A constitutional right to vote would establish the same standards across the country for who can vote, and require that whatever measures officials undertake to positively identify voters do not measurably infringe on the rights of legitimate voters who might lack photo ID, and make almost inevitable the end of felony disenfranchisement as well as opening the way to federal interference in the currently widespread practice of legislative gerrymandering.

The courts will not overrule the blizzard of assaults in dozens of states and local jurisdictions against the right to vote. There are really no other legal remedies. Call it unrealistic for the next two or four or ten years, a campaign to amend the U.S. Constitution and include the right to vote is the only way to address the many-sided drive to bar millions of left-leaning voters from the polls.

The idea was spelled out in an insightful 2001 book by Rep. Jesse Jackson Jr. and Frank Watkins, titled Toward A More Perfect Union, Advancing New American Rights. Jackson and Watkins note that the fact the U.S. Constitution does NOT award the right to vote, the right to an education, the right to a job, a clean environment, the right to organize unions and strike and so on, makes all these basic human rights contingent on the whims of courts and legislators at any given moment.

Of course, the U.S. Constitution is almost amendment-proof, requiring a supermajority of state legislatures and both houses of Congress to make it happen. But almost is only almost.

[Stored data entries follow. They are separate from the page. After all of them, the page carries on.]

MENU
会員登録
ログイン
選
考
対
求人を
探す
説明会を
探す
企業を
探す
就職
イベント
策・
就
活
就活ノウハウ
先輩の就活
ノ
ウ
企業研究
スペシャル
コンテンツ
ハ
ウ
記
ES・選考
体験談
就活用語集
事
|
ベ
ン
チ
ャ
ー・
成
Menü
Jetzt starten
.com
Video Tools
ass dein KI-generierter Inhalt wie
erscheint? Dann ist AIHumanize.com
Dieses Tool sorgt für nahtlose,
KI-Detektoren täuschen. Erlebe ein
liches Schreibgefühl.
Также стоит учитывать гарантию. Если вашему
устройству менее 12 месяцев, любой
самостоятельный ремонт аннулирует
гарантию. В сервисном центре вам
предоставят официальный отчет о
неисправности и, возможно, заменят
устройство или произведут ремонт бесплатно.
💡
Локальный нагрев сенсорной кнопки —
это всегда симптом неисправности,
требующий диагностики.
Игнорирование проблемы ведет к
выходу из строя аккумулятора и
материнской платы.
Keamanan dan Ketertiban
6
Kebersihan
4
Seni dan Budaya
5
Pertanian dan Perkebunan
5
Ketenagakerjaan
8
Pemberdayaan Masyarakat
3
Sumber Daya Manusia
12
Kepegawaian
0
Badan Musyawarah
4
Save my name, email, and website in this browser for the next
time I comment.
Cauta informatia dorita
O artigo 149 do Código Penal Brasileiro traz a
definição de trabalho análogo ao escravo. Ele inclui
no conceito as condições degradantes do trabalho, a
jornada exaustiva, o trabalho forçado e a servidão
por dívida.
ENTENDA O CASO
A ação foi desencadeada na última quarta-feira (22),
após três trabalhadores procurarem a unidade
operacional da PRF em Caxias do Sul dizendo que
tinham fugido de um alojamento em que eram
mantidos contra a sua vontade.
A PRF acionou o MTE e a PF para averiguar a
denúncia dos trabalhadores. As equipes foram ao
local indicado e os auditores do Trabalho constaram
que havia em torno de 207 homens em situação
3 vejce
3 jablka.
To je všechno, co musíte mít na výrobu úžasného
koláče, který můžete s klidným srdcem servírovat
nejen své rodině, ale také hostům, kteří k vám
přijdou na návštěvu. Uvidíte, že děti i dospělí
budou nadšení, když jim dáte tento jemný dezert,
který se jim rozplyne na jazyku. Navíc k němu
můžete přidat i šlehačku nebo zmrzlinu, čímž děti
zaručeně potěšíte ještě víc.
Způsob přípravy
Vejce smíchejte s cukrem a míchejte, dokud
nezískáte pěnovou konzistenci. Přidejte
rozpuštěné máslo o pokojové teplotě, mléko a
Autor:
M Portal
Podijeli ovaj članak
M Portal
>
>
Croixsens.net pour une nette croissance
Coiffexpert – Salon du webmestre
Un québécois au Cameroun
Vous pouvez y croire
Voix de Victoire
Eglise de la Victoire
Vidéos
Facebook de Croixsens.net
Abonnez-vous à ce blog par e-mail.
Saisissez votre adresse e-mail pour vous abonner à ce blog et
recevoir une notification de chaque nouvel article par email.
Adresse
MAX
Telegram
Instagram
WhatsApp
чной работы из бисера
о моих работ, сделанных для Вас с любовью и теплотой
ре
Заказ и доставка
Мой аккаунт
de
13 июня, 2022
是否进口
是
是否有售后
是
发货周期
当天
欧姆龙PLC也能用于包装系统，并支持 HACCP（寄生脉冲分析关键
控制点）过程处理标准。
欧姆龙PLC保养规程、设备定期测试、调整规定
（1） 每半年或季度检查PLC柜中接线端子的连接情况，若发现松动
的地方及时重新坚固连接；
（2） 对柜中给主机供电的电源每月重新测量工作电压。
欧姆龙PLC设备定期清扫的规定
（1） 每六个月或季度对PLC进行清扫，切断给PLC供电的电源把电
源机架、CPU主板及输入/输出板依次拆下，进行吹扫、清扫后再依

It’s the kind of decade-long project that today’s corporate-oriented Black misleadership class is entirely unwilling to undertake, even to envision. That’s a shame. The activists who envisioned the end of Jim Crow, most notably Charles Hamilton Houston, crafted and executed a legal and political strategy that unfolded over a generation. They had a vision longer than the next funding cycle, or the next two elections, unlike our current Black political class.

Some will also note that if the left can propose and organize support for Constitutional amendments, so can the right, and suggest that alone is reason to bury the idea permanently. A preacher would call these people of little faith, faith in their own organizing abilities, or faith in the intelligence and self-interest of the majority of the American people, or both. It’s OK to have a faint heart, really it is. But that’s not how leaders lead. The question is whether anybody is up for the serious challenges of real, not pretended, leadership.

It’s time for us to open Jackson and Watkins’ 2001 book again, and take a long and serious look at what it will take to defeat the right’s assault on the right to vote, once and for all. The courts and legislators, and corporate media won’t let us do it piece by piece. They’ve got the microphones, and they’ve got the money. The only thing that trumps organized money and organized violence is organized people. And the only thing that organizes is leadership. We won’t find it in today’s Democratic leadership. Can we find it in ourselves? Are we even willing to look?